### WHAT THIS TASK INVOLVES
For the entries below, the result should be an exact transcription of the lines from the one with "cells are negative" up to and including the one with "(colorectal) was stained", and only those.

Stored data
===

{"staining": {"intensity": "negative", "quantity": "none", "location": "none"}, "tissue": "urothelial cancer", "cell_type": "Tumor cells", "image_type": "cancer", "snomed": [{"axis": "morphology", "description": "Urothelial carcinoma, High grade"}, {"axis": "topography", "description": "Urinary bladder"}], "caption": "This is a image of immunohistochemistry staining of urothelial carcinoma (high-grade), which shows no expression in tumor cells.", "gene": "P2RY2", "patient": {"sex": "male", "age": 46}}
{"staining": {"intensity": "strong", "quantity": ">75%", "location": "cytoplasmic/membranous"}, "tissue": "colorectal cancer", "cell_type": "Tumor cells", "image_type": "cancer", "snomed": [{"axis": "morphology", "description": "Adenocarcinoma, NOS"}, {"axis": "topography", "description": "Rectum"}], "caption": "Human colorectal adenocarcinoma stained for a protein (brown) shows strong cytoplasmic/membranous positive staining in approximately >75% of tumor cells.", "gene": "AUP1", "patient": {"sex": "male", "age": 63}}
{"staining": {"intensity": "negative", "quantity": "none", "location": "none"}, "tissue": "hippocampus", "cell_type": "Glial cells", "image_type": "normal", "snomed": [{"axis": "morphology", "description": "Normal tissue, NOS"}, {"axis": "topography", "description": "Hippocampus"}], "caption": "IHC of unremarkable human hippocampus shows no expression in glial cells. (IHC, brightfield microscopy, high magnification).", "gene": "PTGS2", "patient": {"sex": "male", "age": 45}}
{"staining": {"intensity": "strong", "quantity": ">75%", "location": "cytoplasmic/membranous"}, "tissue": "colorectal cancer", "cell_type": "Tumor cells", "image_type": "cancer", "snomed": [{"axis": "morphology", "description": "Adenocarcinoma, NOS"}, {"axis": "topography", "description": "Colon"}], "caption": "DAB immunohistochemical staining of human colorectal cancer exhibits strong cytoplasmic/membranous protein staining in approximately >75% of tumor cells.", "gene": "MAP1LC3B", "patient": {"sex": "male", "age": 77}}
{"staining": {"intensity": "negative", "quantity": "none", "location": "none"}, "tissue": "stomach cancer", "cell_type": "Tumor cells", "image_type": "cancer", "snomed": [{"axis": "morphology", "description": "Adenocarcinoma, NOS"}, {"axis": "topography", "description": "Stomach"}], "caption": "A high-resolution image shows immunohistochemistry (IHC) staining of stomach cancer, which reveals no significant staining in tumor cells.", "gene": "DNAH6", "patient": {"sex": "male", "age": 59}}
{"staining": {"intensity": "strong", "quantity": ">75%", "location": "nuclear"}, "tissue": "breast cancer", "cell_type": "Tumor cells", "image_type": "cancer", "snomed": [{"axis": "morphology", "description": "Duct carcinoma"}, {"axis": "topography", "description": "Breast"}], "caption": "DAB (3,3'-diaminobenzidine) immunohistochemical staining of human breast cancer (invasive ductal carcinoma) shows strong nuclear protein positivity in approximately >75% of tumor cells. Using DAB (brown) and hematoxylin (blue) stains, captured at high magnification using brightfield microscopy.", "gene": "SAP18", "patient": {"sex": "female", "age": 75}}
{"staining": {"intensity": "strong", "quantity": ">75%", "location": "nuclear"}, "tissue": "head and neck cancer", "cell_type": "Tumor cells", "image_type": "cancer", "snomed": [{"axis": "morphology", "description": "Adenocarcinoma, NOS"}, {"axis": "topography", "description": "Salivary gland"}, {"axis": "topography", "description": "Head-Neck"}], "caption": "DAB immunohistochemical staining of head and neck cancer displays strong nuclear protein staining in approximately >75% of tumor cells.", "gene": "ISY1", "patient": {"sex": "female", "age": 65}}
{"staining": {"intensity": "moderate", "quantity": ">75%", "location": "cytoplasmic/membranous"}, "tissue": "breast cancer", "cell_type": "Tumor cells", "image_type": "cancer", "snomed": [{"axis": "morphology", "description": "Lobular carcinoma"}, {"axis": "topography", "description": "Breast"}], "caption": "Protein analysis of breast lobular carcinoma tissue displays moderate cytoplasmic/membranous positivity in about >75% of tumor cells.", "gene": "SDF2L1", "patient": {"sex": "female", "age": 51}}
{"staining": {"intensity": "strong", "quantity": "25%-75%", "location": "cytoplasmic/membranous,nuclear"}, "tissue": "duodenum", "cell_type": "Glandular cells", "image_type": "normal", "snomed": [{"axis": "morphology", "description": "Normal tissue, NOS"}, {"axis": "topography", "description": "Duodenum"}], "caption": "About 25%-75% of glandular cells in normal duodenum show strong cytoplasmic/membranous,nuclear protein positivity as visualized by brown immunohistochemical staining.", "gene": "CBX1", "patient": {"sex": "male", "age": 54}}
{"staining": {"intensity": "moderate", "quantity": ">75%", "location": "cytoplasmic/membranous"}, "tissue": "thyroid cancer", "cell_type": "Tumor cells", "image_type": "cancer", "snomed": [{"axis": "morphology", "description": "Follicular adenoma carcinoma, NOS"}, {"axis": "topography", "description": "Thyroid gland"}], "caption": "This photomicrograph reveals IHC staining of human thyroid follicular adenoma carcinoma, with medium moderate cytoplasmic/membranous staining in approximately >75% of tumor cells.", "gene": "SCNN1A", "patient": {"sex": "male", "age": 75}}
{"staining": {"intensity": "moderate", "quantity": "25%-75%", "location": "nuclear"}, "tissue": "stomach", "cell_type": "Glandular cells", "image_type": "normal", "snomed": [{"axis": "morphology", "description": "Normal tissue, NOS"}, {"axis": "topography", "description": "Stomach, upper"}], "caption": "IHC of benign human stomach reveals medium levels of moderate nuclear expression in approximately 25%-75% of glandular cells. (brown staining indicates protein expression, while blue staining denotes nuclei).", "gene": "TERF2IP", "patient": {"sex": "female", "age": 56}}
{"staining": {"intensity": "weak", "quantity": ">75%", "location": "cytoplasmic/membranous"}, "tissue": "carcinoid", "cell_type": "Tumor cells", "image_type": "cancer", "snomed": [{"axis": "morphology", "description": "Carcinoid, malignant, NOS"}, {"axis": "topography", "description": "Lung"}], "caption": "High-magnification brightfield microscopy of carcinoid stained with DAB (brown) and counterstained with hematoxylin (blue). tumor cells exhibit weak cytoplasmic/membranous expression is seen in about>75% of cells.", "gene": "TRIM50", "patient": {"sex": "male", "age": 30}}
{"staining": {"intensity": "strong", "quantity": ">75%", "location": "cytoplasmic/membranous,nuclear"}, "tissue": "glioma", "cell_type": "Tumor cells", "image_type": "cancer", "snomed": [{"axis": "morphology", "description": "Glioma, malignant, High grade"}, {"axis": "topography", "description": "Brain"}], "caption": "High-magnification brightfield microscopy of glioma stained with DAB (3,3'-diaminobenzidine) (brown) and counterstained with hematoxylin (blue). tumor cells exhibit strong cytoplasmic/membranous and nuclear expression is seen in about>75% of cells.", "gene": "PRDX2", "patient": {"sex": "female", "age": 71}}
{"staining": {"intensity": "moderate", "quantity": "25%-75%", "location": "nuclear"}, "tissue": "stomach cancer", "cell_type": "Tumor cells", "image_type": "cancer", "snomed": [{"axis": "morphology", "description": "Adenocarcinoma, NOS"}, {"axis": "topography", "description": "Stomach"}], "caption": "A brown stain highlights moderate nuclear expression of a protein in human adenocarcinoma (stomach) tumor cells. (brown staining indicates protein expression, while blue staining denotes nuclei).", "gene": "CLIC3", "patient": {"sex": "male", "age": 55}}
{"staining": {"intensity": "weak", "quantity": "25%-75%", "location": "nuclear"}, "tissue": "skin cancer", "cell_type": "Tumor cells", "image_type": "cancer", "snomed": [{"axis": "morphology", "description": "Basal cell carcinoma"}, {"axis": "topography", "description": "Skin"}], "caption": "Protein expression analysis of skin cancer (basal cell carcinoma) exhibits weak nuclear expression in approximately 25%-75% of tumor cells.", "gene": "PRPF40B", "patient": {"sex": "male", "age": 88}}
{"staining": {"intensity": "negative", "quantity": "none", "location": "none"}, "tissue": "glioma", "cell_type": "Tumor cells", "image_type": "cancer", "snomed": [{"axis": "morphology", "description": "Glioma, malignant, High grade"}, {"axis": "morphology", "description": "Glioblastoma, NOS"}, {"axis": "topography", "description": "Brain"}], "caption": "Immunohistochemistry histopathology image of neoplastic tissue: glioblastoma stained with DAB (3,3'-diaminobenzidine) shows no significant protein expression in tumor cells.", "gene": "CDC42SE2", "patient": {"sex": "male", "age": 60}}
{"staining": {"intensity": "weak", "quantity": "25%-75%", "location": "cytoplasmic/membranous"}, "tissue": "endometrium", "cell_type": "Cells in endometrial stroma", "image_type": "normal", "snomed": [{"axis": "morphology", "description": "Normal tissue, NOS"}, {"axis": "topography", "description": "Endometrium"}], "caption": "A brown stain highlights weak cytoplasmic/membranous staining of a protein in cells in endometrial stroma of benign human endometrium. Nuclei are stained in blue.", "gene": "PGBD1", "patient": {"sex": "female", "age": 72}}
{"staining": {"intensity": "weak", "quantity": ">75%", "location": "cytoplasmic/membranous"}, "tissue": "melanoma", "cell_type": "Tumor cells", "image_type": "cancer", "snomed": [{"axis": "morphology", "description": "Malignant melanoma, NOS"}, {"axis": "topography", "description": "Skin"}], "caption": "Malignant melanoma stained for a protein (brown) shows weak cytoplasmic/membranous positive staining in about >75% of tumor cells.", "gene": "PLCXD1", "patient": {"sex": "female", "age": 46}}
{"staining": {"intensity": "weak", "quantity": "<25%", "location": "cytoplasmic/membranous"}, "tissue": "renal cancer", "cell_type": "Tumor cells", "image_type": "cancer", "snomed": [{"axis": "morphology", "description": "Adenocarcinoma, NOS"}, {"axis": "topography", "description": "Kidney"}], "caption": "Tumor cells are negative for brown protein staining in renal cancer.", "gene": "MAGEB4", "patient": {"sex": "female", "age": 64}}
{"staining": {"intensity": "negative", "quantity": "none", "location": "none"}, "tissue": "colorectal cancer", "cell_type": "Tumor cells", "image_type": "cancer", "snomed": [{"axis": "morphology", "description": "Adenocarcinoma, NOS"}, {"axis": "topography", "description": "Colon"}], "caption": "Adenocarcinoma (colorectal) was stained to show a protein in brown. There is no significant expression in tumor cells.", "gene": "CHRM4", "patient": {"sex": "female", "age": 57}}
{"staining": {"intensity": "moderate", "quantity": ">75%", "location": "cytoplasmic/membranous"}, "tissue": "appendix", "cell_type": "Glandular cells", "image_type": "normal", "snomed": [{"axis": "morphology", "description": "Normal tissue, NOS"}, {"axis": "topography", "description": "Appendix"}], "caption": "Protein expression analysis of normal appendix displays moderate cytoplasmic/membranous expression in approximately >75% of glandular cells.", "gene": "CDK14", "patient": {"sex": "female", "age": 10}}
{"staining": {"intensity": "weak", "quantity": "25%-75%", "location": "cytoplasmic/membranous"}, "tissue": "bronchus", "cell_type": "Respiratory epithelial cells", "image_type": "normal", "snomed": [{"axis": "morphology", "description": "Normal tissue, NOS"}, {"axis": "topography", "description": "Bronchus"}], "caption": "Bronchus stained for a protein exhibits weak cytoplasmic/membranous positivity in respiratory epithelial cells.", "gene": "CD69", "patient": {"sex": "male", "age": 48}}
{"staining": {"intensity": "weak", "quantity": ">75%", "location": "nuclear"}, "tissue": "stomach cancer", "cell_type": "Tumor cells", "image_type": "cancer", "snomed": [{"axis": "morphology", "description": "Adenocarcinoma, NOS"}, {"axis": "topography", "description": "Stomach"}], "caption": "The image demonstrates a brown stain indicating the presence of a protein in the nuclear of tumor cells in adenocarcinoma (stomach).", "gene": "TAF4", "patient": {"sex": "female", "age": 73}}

===

### TASK RESPONSE
{"staining": {"intensity": "weak", "quantity": "<25%", "location": "cytoplasmic/membranous"}, "tissue": "renal cancer", "cell_type": "Tumor cells", "image_type": "cancer", "snomed": [{"axis": "morphology", "description": "Adenocarcinoma, NOS"}, {"axis": "topography", "description": "Kidney"}], "caption": "Tumor cells are negative for brown protein staining in renal cancer.", "gene": "MAGEB4", "patient": {"sex": "female", "age": 64}}
{"staining": {"intensity": "negative", "quantity": "none", "location": "none"}, "tissue": "colorectal cancer", "cell_type": "Tumor cells", "image_type": "cancer", "snomed": [{"axis": "morphology", "description": "Adenocarcinoma, NOS"}, {"axis": "topography", "description": "Colon"}], "caption": "Adenocarcinoma (colorectal) was stained to show a protein in brown. There is no significant expression in tumor cells.", "gene": "CHRM4", "patient": {"sex": "female", "age": 57}}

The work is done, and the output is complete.